> Stated task
Put each line of the data into a numbered list, beginning with the first line and ending with the line that contains "scientific name: Digitalis purpurea", both included. Omit any blank lines.

> Provided entries
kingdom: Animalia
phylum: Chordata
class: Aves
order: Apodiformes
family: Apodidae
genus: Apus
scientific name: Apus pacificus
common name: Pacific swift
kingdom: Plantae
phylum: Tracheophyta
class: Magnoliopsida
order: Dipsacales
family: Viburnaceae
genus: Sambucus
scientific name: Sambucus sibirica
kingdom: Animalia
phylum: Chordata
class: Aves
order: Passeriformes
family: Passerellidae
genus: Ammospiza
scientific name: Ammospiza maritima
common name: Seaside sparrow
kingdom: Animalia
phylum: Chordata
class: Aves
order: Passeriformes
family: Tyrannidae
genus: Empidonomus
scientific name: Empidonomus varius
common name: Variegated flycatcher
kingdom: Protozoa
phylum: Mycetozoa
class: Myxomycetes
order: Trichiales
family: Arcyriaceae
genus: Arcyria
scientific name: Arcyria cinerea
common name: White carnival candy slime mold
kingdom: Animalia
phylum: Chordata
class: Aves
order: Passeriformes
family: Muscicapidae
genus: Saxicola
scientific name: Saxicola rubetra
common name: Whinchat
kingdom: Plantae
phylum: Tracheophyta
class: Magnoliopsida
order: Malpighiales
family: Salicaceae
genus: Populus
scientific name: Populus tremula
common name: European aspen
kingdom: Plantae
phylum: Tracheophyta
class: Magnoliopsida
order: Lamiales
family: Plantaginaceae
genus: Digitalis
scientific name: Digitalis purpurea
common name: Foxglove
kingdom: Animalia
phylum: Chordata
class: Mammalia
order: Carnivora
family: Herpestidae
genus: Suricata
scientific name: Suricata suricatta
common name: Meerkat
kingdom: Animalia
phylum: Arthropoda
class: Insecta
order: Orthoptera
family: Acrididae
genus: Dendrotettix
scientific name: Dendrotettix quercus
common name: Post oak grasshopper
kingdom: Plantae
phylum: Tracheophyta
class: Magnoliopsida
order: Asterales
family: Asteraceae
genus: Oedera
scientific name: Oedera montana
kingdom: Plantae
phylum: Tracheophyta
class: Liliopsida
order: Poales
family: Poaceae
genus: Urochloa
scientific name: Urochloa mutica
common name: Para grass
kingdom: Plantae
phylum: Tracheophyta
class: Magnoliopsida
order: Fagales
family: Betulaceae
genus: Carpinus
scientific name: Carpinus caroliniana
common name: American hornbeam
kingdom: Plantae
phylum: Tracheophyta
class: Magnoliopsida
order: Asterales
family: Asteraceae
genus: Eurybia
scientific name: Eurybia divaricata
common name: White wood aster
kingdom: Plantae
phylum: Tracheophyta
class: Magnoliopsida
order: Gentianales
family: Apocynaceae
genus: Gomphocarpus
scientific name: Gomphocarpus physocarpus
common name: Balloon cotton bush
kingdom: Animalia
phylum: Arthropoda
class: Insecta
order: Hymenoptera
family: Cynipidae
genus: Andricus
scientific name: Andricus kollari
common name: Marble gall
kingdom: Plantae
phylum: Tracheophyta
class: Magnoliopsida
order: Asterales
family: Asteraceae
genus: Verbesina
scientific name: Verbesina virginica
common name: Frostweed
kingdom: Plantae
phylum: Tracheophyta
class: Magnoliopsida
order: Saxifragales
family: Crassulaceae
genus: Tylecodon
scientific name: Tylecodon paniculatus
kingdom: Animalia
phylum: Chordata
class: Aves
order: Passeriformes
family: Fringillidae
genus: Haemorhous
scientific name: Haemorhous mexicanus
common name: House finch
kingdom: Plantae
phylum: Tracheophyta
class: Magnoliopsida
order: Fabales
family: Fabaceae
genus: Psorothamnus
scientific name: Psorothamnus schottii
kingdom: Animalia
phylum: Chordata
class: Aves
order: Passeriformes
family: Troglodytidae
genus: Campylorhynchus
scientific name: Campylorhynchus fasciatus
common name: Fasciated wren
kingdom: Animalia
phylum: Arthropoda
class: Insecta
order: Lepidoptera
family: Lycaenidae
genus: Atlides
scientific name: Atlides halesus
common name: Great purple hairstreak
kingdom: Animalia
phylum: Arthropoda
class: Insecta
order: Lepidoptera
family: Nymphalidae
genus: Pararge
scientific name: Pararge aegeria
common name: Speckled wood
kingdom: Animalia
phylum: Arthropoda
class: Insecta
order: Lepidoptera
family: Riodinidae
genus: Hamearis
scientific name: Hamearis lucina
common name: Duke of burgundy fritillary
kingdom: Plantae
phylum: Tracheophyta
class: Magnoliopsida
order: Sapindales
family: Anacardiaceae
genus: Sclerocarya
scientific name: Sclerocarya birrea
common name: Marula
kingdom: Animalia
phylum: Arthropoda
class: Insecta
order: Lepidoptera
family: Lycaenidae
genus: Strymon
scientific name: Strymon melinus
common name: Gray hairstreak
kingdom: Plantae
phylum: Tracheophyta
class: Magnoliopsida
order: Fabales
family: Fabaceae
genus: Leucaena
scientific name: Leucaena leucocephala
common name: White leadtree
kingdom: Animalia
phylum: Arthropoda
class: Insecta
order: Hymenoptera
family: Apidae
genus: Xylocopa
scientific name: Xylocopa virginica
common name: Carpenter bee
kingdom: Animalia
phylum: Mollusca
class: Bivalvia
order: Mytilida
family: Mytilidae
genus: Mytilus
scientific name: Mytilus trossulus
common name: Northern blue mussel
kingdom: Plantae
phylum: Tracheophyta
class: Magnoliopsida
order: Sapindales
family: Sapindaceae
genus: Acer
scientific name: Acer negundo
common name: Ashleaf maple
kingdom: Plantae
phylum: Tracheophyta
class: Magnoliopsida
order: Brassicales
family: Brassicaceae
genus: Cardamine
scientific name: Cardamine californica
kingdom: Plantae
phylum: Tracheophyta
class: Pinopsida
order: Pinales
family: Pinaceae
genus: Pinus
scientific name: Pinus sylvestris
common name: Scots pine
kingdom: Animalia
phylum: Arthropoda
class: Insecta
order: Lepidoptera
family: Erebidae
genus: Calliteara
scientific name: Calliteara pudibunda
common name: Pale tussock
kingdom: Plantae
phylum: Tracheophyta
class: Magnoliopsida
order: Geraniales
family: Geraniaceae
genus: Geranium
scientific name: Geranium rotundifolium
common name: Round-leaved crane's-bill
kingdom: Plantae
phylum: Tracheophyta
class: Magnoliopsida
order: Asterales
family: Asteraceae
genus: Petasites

> Exercise answer
1. kingdom: Animalia
2. phylum: Chordata
3. class: Aves
4. order: Apodiformes
5. family: Apodidae
6. genus: Apus
7. scientific name: Apus pacificus
8. common name: Pacific swift
9. kingdom: Plantae
10. phylum: Tracheophyta
11. class: Magnoliopsida
12. order: Dipsacales
13. family: Viburnaceae
14. genus: Sambucus
15. scientific name: Sambucus sibirica
16. kingdom: Animalia
17. phylum: Chordata
18. class: Aves
19. order: Passeriformes
20. family: Passerellidae
21. genus: Ammospiza
22. scientific name: Ammospiza maritima
23. common name: Seaside sparrow
24. kingdom: Animalia
25. phylum: Chordata
26. class: Aves
27. order: Passeriformes
28. family: Tyrannidae
29. genus: Empidonomus
30. scientific name: Empidonomus varius
31. common name: Variegated flycatcher
32. kingdom: Protozoa
33. phylum: Mycetozoa
34. class: Myxomycetes
35. order: Trichiales
36. family: Arcyriaceae
37. genus: Arcyria
38. scientific name: Arcyria cinerea
39. common name: White carnival candy slime mold
40. kingdom: Animalia
41. phylum: Chordata
42. class: Aves
43. order: Passeriformes
44. family: Muscicapidae
45. genus: Saxicola
46. scientific name: Saxicola rubetra
47. common name: Whinchat
48. kingdom: Plantae
49. phylum: Tracheophyta
50. class: Magnoliopsida
51. order: Malpighiales
52. family: Salicaceae
53. genus: Populus
54. scientific name: Populus tremula
55. common name: European aspen
56. kingdom: Plantae
57. phylum: Tracheophyta
58. class: Magnoliopsida
59. order: Lamiales
60. family: Plantaginaceae
61. genus: Digitalis
62. scientific name: Digitalis purpurea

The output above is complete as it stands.